Otherwise, everything progressed with the utmost decorum and without a trace of charm.The castrato problem was not really addressed at all. This had nothing to do with the illness and withdrawal of Ian Bostridge; he was replaced by the excellent Toby Spence in the tenor role of Alexander the Great, and the rest of the cast were equally good.However, if the essence of Handel is wit, irony, physicality and emotional excess, then Poro never really got started. The other soprano, Elizabeth Donovan, was endearing and childlike, and the Northern Sinfonia played with point and taste.Compared to this, Porowas an unhappy experience.

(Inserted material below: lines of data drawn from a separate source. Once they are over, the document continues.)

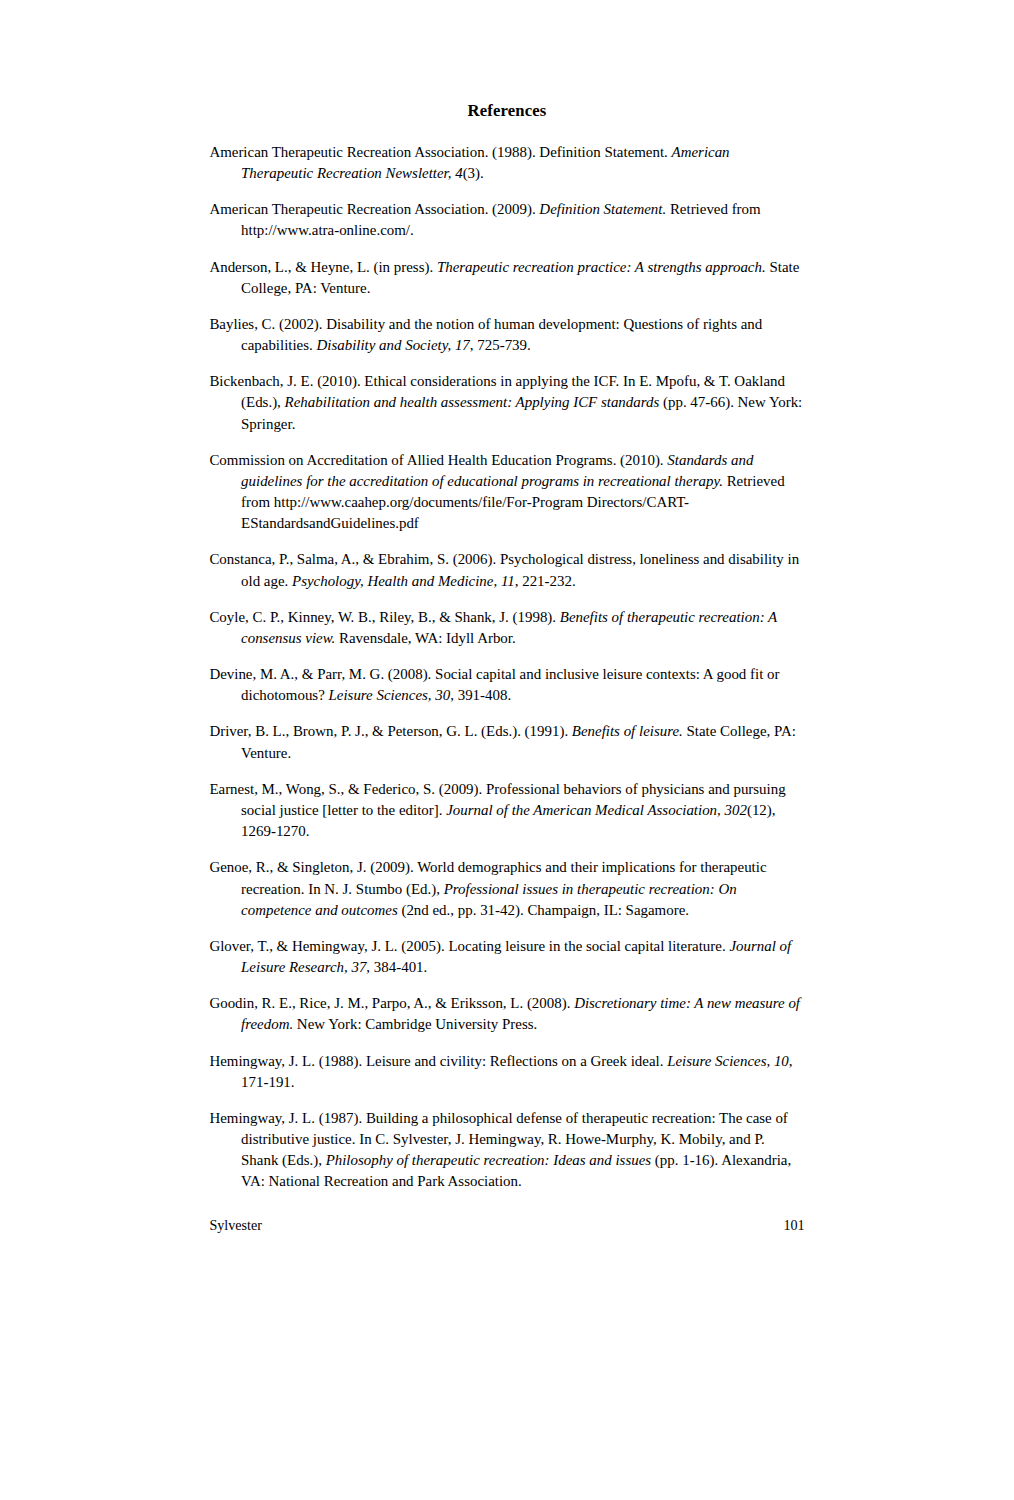References
American Therapeutic Recreation Association. (1988). Definition Statement. American Therapeutic Recreation Newsletter, 4(3).
American Therapeutic Recreation Association. (2009). Definition Statement. Retrieved from http://www.atra-online.com/.
Anderson, L., & Heyne, L. (in press). Therapeutic recreation practice: A strengths approach. State College, PA: Venture.
Baylies, C. (2002). Disability and the notion of human development: Questions of rights and capabilities. Disability and Society, 17, 725-739.
Bickenbach, J. E. (2010). Ethical considerations in applying the ICF. In E. Mpofu, & T. Oakland (Eds.), Rehabilitation and health assessment: Applying ICF standards (pp. 47-66). New York: Springer.
Commission on Accreditation of Allied Health Education Programs. (2010). Standards and guidelines for the accreditation of educational programs in recreational therapy. Retrieved from http://www.caahep.org/documents/file/For-Program Directors/CART-EStandardsandGuidelines.pdf
Constanca, P., Salma, A., & Ebrahim, S. (2006). Psychological distress, loneliness and disability in old age. Psychology, Health and Medicine, 11, 221-232.
Coyle, C. P., Kinney, W. B., Riley, B., & Shank, J. (1998). Benefits of therapeutic recreation: A consensus view. Ravensdale, WA: Idyll Arbor.
Devine, M. A., & Parr, M. G. (2008). Social capital and inclusive leisure contexts: A good fit or dichotomous? Leisure Sciences, 30, 391-408.
Driver, B. L., Brown, P. J., & Peterson, G. L. (Eds.). (1991). Benefits of leisure. State College, PA: Venture.
Earnest, M., Wong, S., & Federico, S. (2009). Professional behaviors of physicians and pursuing social justice [letter to the editor]. Journal of the American Medical Association, 302(12), 1269-1270.
Genoe, R., & Singleton, J. (2009). World demographics and their implications for therapeutic recreation. In N. J. Stumbo (Ed.), Professional issues in therapeutic recreation: On competence and outcomes (2nd ed., pp. 31-42). Champaign, IL: Sagamore.
Glover, T., & Hemingway, J. L. (2005). Locating leisure in the social capital literature. Journal of Leisure Research, 37, 384-401.
Goodin, R. E., Rice, J. M., Parpo, A., & Eriksson, L. (2008). Discretionary time: A new measure of freedom. New York: Cambridge University Press.
Hemingway, J. L. (1988). Leisure and civility: Reflections on a Greek ideal. Leisure Sciences, 10, 171-191.
Hemingway, J. L. (1987). Building a philosophical defense of therapeutic recreation: The case of distributive justice. In C. Sylvester, J. Hemingway, R. Howe-Murphy, K. Mobily, and P. Shank (Eds.), Philosophy of therapeutic recreation: Ideas and issues (pp. 1-16). Alexandria, VA: National Recreation and Park Association.
Sylvester
101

Seductiveness, however, was amply supplied – together with excitement, sexiness, humour and a sense of dance; all the things Handel fundamentally needs – by the soprano Catherine Naglestad as Melissa, who shamelessly upstaged everyone. First, you can’t reproduce the sound of the castrato voice nowadays, and Sarah Connolly, in the title part, although sensitive and refined and with a warm low range, sounded spongy in the bravura passages. Second is the tendency to make Handel sound pompous and formal.The other male role, Dardano, was sung by Anna Burford with strength and dignity, but her beautiful sarabande aria seemed unseductive.